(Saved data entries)

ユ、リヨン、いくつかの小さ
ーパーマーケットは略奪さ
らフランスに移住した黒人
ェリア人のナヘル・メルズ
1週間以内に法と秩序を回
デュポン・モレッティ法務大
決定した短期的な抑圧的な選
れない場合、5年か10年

---

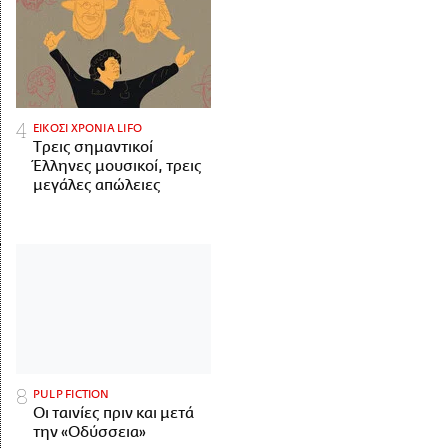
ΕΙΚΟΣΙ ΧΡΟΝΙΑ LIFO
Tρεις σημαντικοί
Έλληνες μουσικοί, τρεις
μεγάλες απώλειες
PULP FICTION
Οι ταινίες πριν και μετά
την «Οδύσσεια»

(Job) In the entries above, find the line with "ユ、リヨン、いくつかの小さ" and the line with "れない場合、5年か10年", then set down exactly those two and every line between them, nothing else.

(Final answer)
ユ、リヨン、いくつかの小さ
ーパーマーケットは略奪さ
らフランスに移住した黒人
ェリア人のナヘル・メルズ
1週間以内に法と秩序を回
デュポン・モレッティ法務大
決定した短期的な抑圧的な選
れない場合、5年か10年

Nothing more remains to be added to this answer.